Generate charts for Fio benchmark #3549

MVarshini · 2023-09-07T12:54:43Z

PBENCH-1214

Generate charts for Fio benchmark

dbutenhof

You didn't update the pquisby version in server/requirements.txt, which I'd expected. What Quisby are you using?

Aside from that, rather than making specific source comments, I pulled the branch and tried it, and what I'm seeing confuses me:

When I run with the current server lock (pquisby==0.0.17), visualization doesn't work at all for fio: I get errors like Quisby processing failure. Exception: list index out of range on either of the functional test fio runs and the new one we generated the other day.

On the other hand if I change to pquisby==0.0.25, which is the latest, one of the two "canned" functional test FIO runs (fio_rw_2018.02.01T22.40.57) "works" (although the display is a bit odd), but the other canned FIO run and the new one we generated the other day both fail with Quisby processing failure. Exception: not enough values to unpack (expected 2, got 0)

Are you using a different Pquisby version???

And with the one fio dataset that does work, I get

Obviously it's not very "interesting", but that's OK. However, what does it mean that the caption says <>_d-<>_j-<>_iod? Is that intentional, or a formatting issue? (Or missing data?)

### Given information
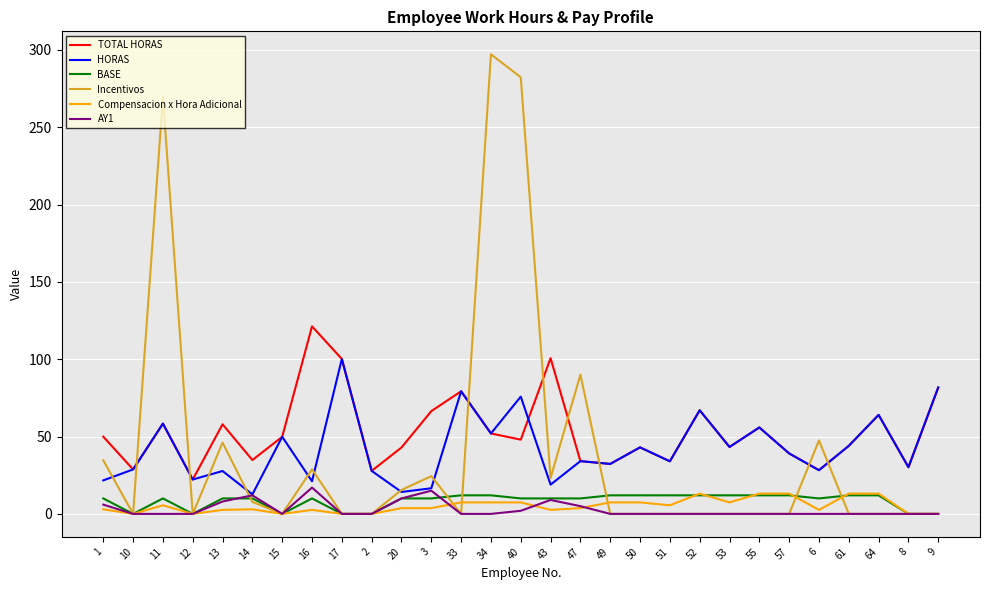

What is the difference between the maximum and minimum values in the TOTAL HORAS series?

99.0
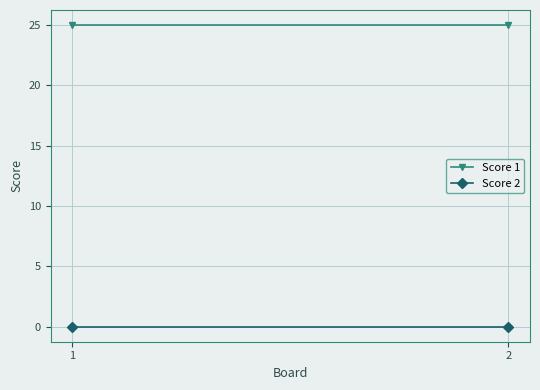

Which has a higher value, 2 or 1?

2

### Work item A
Answer these from the Fio benchmark thread:
(i) Which pquisby version does the current server lock specify?
(ii) With pquisby==0.0.25, which canned functional test FIO run works?
(iii) What does the caption say for the one fio dataset that works?
### Work item B
Reproduce the Fio benchmark thread word for word between "PBENCH-1214" and "are you using?", inclusive.

### Your solution A
(i) pquisby==0.0.17
(ii) fio_rw_2018.02.01T22.40.57
(iii) <>_d-<>_j-<>_iod

### Your solution B
PBENCH-1214

Generate charts for Fio benchmark

dbutenhof

You didn't update the pquisby version in server/requirements.txt, which I'd expected. What Quisby are you using?